- [Directions] Pull out every line in the records below that contains the string "oppositeDirection", matching case exactly, and copy each one.

Collected data entries
^^^^^^^^^^^^^^^^

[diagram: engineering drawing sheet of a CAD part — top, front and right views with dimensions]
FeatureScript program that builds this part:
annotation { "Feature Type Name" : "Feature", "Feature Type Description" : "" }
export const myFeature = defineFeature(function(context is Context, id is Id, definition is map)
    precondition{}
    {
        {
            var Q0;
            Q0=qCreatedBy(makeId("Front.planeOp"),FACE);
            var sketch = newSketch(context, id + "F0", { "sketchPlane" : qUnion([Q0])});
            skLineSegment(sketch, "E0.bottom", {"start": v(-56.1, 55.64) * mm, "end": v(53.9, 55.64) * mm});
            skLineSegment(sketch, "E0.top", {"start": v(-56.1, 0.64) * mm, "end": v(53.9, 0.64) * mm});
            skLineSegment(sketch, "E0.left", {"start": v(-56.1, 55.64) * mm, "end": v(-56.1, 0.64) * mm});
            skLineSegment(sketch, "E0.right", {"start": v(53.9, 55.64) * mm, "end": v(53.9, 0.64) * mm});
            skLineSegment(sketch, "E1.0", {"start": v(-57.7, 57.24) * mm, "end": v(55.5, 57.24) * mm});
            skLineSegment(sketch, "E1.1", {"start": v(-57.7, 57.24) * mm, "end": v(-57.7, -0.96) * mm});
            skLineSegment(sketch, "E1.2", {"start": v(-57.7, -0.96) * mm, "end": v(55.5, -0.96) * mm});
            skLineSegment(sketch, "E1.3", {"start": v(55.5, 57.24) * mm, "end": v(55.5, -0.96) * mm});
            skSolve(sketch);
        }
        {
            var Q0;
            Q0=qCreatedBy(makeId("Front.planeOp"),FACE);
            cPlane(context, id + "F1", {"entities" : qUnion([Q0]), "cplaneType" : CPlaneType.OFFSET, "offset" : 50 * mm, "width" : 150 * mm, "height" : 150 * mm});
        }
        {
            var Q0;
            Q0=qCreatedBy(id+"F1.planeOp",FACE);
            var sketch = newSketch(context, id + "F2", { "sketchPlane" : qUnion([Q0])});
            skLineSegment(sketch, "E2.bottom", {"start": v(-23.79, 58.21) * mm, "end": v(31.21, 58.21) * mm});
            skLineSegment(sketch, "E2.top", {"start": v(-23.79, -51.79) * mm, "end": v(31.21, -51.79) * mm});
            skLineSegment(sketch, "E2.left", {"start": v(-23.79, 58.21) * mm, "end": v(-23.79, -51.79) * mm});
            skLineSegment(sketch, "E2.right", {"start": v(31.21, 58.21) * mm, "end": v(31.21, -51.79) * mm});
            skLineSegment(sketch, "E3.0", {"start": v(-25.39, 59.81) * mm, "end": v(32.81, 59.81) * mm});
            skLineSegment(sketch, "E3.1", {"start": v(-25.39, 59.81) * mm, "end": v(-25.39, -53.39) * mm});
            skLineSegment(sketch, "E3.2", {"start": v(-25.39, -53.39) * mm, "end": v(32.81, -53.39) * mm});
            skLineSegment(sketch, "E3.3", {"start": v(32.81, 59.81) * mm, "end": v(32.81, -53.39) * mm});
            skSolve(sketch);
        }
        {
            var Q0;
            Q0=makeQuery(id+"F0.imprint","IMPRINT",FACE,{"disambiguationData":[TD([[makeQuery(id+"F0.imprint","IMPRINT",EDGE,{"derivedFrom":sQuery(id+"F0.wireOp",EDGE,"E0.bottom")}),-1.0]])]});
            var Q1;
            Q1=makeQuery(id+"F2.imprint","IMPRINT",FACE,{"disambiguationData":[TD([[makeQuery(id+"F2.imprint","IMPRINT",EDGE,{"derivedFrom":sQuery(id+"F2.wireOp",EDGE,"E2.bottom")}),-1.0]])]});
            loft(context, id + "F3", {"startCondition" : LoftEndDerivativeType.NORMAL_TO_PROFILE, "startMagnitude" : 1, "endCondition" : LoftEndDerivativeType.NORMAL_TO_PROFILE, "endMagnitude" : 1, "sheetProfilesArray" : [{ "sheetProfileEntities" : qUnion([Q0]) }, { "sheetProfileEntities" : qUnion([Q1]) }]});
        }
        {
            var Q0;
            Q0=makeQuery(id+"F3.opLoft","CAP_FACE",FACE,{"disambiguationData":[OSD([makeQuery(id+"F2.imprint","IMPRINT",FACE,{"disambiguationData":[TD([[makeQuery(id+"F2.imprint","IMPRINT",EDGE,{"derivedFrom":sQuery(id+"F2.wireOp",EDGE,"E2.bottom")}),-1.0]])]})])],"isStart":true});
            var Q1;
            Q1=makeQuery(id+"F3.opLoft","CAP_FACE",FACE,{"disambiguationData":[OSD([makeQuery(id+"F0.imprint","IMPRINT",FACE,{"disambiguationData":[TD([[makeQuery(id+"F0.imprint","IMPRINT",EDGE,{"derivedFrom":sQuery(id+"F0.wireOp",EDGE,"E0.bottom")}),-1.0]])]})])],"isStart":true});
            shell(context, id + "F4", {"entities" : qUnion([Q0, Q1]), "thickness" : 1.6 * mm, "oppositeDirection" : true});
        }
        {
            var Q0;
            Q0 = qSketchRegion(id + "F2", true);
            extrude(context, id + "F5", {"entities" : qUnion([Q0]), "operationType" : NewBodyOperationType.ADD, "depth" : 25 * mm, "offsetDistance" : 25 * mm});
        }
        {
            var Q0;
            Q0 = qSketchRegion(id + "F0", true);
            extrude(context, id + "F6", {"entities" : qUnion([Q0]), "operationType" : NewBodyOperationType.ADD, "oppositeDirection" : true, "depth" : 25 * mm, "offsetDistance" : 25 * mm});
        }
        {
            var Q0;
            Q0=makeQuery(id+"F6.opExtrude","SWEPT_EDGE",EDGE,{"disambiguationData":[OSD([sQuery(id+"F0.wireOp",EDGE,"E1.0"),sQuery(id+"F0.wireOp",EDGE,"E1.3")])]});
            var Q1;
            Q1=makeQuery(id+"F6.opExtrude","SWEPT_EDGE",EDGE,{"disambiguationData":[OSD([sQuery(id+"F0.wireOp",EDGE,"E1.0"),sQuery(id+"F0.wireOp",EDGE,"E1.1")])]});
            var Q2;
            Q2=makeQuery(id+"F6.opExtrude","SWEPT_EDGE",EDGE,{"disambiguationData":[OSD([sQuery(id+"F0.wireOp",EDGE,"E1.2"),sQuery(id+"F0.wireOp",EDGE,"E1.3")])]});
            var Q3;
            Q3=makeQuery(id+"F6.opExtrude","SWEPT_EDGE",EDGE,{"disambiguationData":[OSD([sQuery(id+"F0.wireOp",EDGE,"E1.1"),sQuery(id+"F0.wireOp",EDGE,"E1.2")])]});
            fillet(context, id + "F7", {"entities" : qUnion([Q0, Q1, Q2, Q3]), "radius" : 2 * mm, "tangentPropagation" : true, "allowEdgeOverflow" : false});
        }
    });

^^^^^^^^^^^^^^^^

- [Answer to this problem]
            shell(context, id + "F4", {"entities" : qUnion([Q0, Q1]), "thickness" : 1.6 * mm, "oppositeDirection" : true});
            extrude(context, id + "F6", {"entities" : qUnion([Q0]), "operationType" : NewBodyOperationType.ADD, "oppositeDirection" : true, "depth" : 25 * mm, "offsetDistance" : 25 * mm});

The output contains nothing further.